_Task description_.
Please copy every row below character for character, keeping each line break where it falls.

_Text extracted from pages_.

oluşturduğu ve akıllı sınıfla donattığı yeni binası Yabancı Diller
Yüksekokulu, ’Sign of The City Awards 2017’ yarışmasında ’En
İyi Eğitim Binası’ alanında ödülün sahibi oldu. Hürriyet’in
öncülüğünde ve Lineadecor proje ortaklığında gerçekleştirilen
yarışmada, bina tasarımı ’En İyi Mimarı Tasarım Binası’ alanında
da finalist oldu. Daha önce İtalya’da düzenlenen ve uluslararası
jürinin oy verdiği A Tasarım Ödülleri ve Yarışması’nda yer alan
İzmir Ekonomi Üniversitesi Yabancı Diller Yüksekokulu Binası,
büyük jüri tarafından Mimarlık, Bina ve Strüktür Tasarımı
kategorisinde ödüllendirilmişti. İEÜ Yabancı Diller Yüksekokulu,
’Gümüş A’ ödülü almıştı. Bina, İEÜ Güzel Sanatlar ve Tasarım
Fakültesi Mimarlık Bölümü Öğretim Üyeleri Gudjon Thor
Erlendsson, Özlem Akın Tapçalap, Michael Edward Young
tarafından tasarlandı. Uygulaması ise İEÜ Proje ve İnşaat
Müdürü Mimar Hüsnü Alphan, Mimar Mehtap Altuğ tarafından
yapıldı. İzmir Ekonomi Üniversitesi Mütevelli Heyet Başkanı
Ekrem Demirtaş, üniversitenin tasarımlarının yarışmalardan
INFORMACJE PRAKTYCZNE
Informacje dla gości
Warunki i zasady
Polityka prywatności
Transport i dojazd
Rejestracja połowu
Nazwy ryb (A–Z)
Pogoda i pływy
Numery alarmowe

_Solution to the problem_.
oluşturduğu ve akıllı sınıfla donattığı yeni binası Yabancı Diller
Yüksekokulu, ’Sign of The City Awards 2017’ yarışmasında ’En
İyi Eğitim Binası’ alanında ödülün sahibi oldu. Hürriyet’in
öncülüğünde ve Lineadecor proje ortaklığında gerçekleştirilen
yarışmada, bina tasarımı ’En İyi Mimarı Tasarım Binası’ alanında
da finalist oldu. Daha önce İtalya’da düzenlenen ve uluslararası
jürinin oy verdiği A Tasarım Ödülleri ve Yarışması’nda yer alan
İzmir Ekonomi Üniversitesi Yabancı Diller Yüksekokulu Binası,
büyük jüri tarafından Mimarlık, Bina ve Strüktür Tasarımı
kategorisinde ödüllendirilmişti. İEÜ Yabancı Diller Yüksekokulu,
’Gümüş A’ ödülü almıştı. Bina, İEÜ Güzel Sanatlar ve Tasarım
Fakültesi Mimarlık Bölümü Öğretim Üyeleri Gudjon Thor
Erlendsson, Özlem Akın Tapçalap, Michael Edward Young
tarafından tasarlandı. Uygulaması ise İEÜ Proje ve İnşaat
Müdürü Mimar Hüsnü Alphan, Mimar Mehtap Altuğ tarafından
yapıldı. İzmir Ekonomi Üniversitesi Mütevelli Heyet Başkanı
Ekrem Demirtaş, üniversitenin tasarımlarının yarışmalardan
INFORMACJE PRAKTYCZNE
Informacje dla gości
Warunki i zasady
Polityka prywatności
Transport i dojazd
Rejestracja połowu
Nazwy ryb (A–Z)
Pogoda i pływy
Numery alarmowe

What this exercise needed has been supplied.